*reads thread title and shakes head*
Anyway, if that is the case then choosing not to use certain words can be struck from the conversation, right?
Could be. Thread drift is inevitable. But saying that people are trying to deflect it to making it about pronouns - the actual title of the thread - is rather odd.
Yes, the word "pronoun" is in the title of the thread, but not in the context of
what is the correct pronoun for a situation. It's
predicated on the wrong one being used. The item linked in the OP makes it clear that "wrong one" here means "deliberately continuing to not use the one requested by the recipient"; "violence" itself is a bit more subtle, I think it's just used to indicate the extent of the offensiveness (and "offensive" is the word that appears in the item many times, not "violence").
So the extended debate on what's the absolute correct pronoun for someone
is a deflection. It allows someone to ignore the hurt they cause someone by using a certain pronoun. They get to stand their ground based on their grandfathers' dictionary definitions.

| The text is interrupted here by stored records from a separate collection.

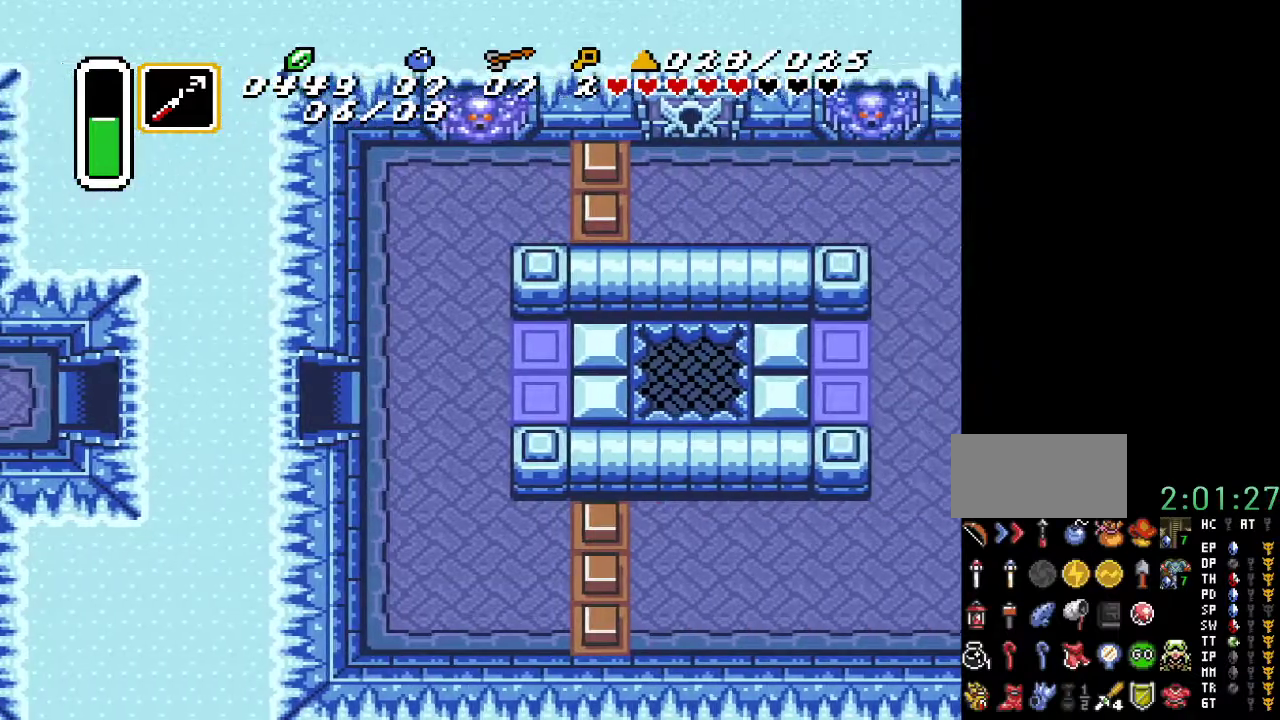
{"buttons": ["DPAD_RIGHT"], "events": []}
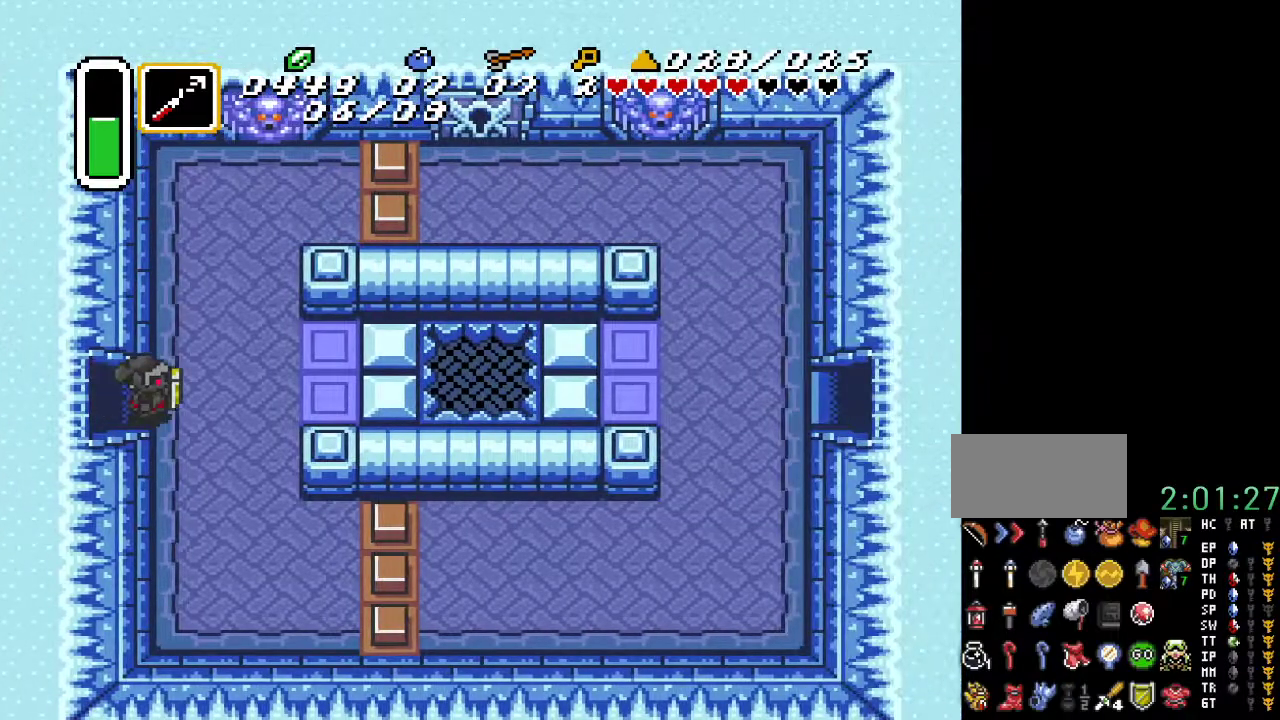
{"buttons": ["DPAD_RIGHT"], "events": []}
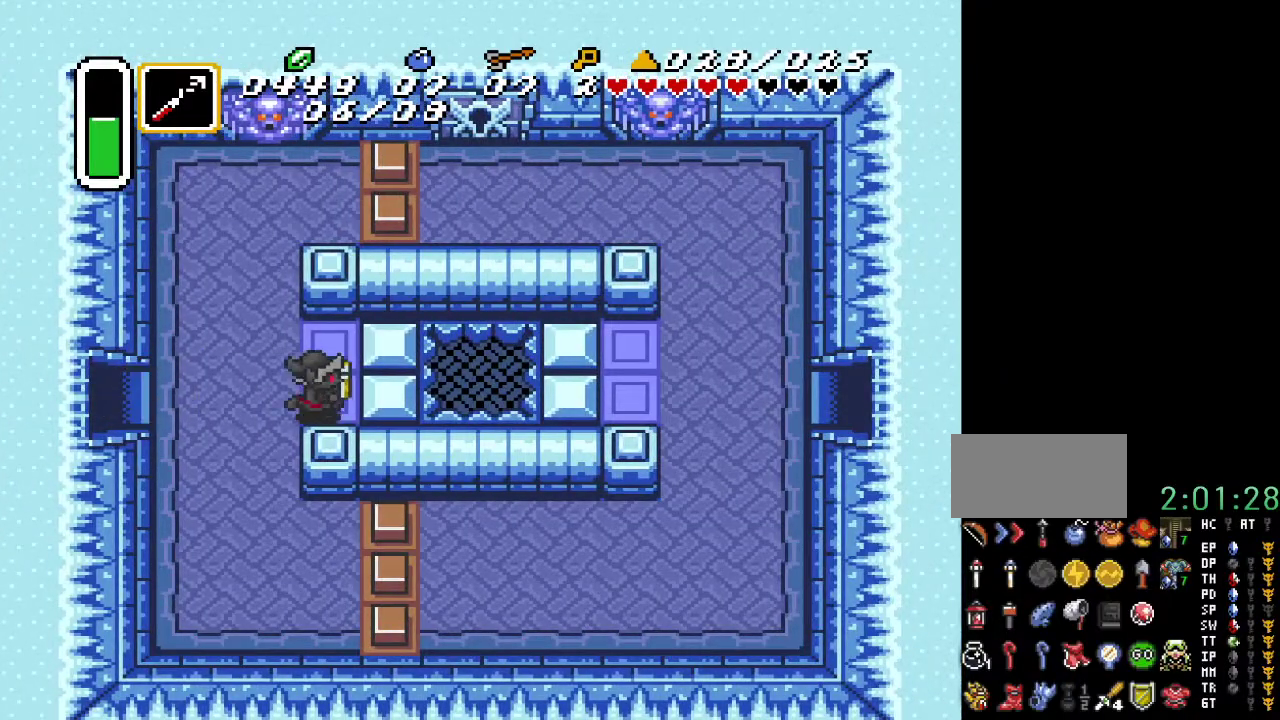
{"buttons": ["DPAD_RIGHT"], "events": []}
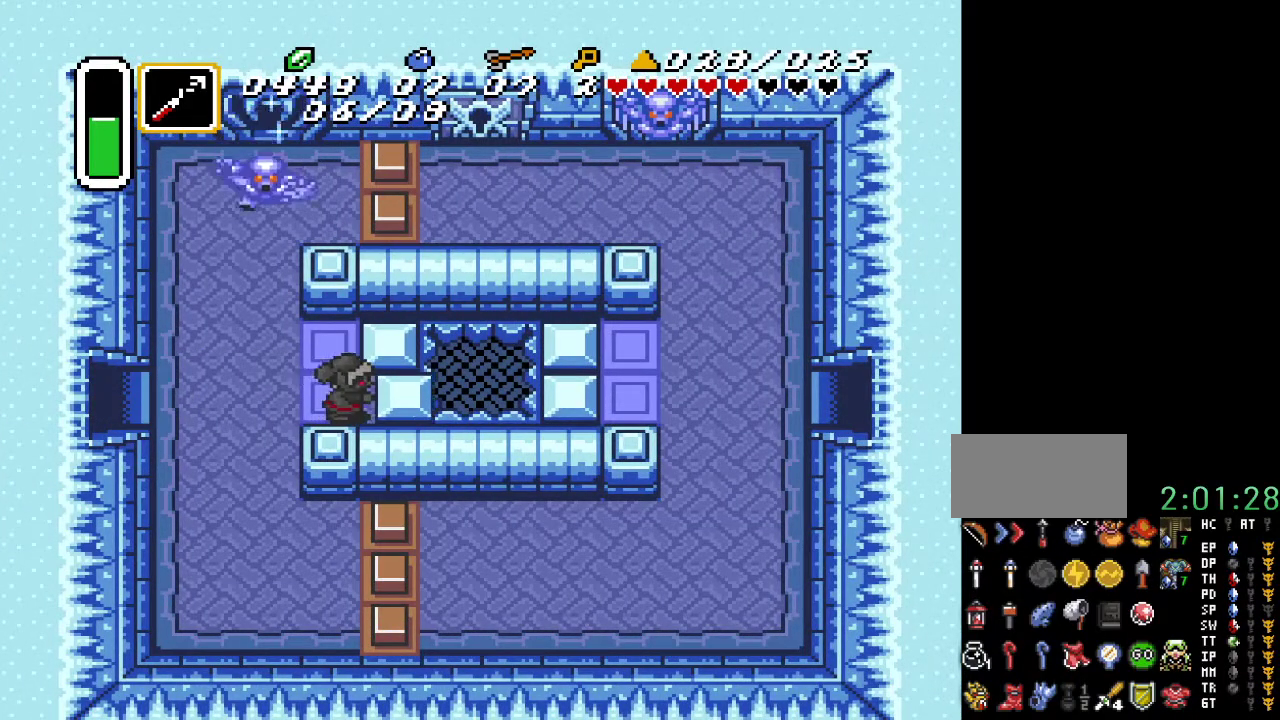
{"buttons": [], "events": [[67, "DPAD_RIGHT", "up"]]}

"David" is born with the dangly bits that get him called "male", "he", and "him". At the age of twenty: after self discovery, working out of depression, ..., she becomes "Debbie" and would like to be called "she" and "her". Now Debbie is your coworker, and through clothing etc is trying to live their life
as themselves.
Calling Debbie "him" will cause hurt. Why would someone do that? Because Debbie still has those dangly bits she was born with? ... and a person with narrow inflexible interpretations thinks that
must mean "male"? This is why I asked the nickname question. If you'd stop calling a person "shorty" because it upsets them, why would you not stop using a pronoun that upsets them?
What is the correct pronoun is not and should not be the issue, the issue is that hurt.
Even the OP has not stuck to the "is it really violence" bit, so I don't buy the reiteration of that.